> _Problem to work on_: Your answer must be the data repeated exactly, with no pictures in it.

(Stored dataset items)
┌────────

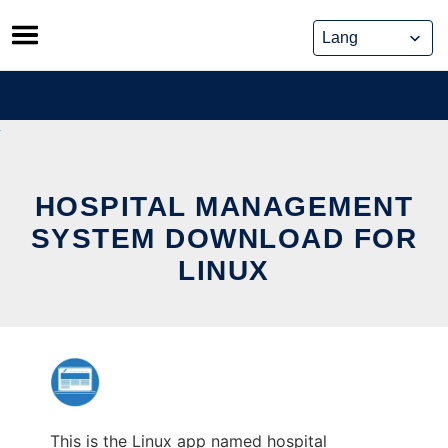
Skip
to
content
HOSPITAL MANAGEMENT
SYSTEM DOWNLOAD FOR
LINUX
This is the Linux app named hospital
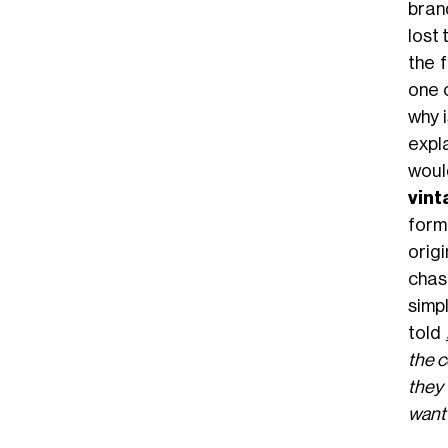
bran
lost
the 
one 
why 
expl
woul
vin
formu
origi
chasi
simpl
told
the c
they 
want 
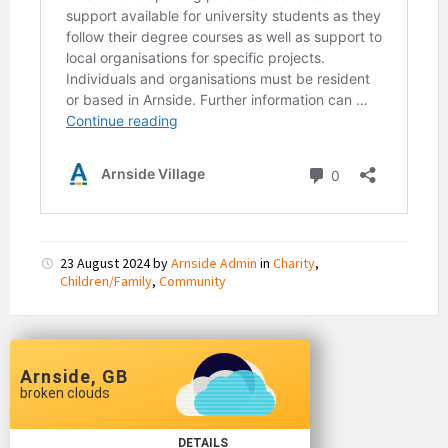
23 August 2024
by
Arnside Admin
in
Charity
,
Children/Family
,
Community
Arnside, GB
broken clouds
DETAILS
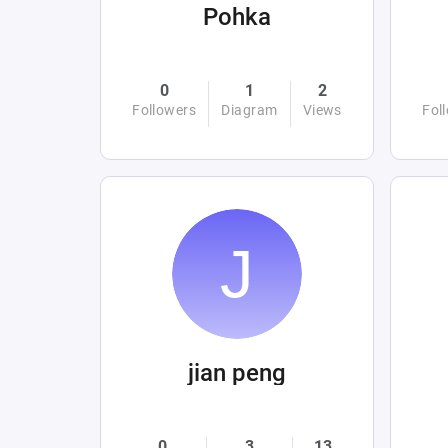
Pohka
0
1
2
Followers
Diagram
Views
Fol
jian peng
0
3
13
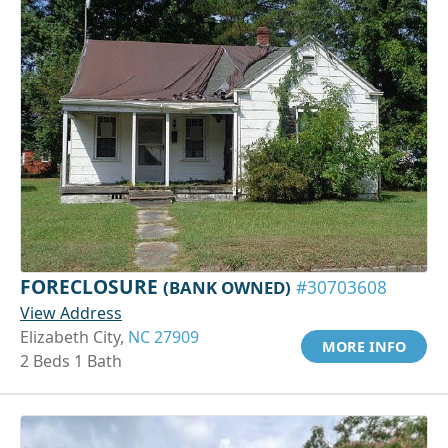
FORECLOSURE
(BANK OWNED)
#30703608
View Address
Elizabeth City,
NC 27909
MORE INFO
2 Beds 1 Bath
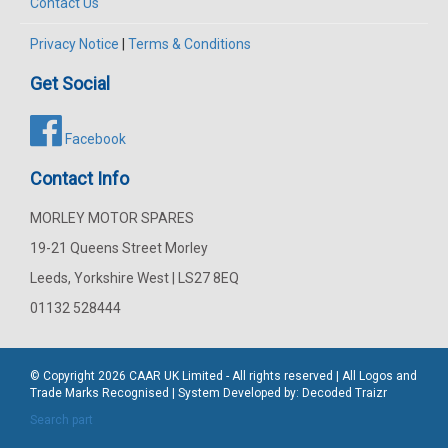
Contact Us
Privacy Notice
|
Terms & Conditions
Get Social
Facebook
Contact Info
MORLEY MOTOR SPARES
19-21 Queens Street Morley
Leeds, Yorkshire West | LS27 8EQ
01132 528444
© Copyright 2026
CAAR
UK Limited - All rights reserved | All Logos and
Trade Marks Recognised | System Developed by:
Decoded Traizr
Search part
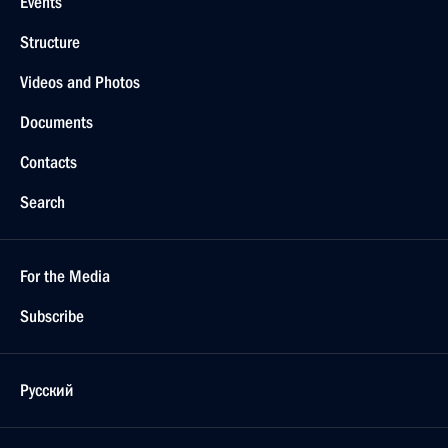
Events
Structure
Videos and Photos
Documents
Contacts
Search
For the Media
Subscribe
Русский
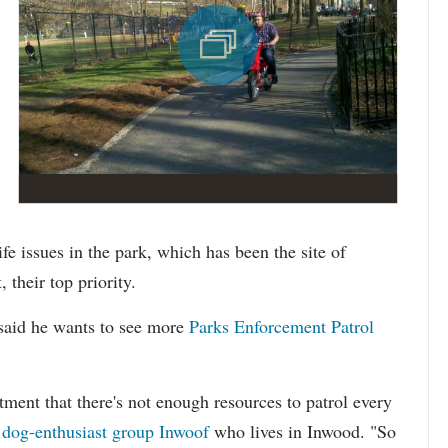
ife issues in the park, which has been the site of
 their top priority.
 said he wants to see more
Parks Enforcement Patrol
ent that there's not enough resources to patrol every
e
dog-enthusiast group Inwoof
who lives in Inwood. "So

└────────

> _Written response_:
Skip
to
content
HOSPITAL MANAGEMENT
SYSTEM DOWNLOAD FOR
LINUX
This is the Linux app named hospital
bran
lost
the 
one 
why 
expl
woul
vin
formu
origi
chasi
simpl
told
the c
they 
want 
23 August 2024
by
Arnside Admin
in
Charity
,
Children/Family
,
Community
Arnside, GB
broken clouds
DETAILS
Pohka
0
1
2
Followers
Diagram
Views
Fol
jian peng
0
3
13
FORECLOSURE
(BANK OWNED)
#30703608
View Address
Elizabeth City,
NC 27909
MORE INFO
2 Beds 1 Bath
Contact Us
Privacy Notice
|
Terms & Conditions
Get Social
Facebook
Contact Info
MORLEY MOTOR SPARES
19-21 Queens Street Morley
Leeds, Yorkshire West | LS27 8EQ
01132 528444
© Copyright 2026
CAAR
UK Limited - All rights reserved | All Logos and
Trade Marks Recognised | System Developed by:
Decoded Traizr
Search part
Events
Structure
Videos and Photos
Documents
Contacts
Search
For the Media
Subscribe
Русский
ife issues in the park, which has been the site of
 their top priority.
 said he wants to see more
Parks Enforcement Patrol
ent that there's not enough resources to patrol every
e
dog-enthusiast group Inwoof
who lives in Inwood. "So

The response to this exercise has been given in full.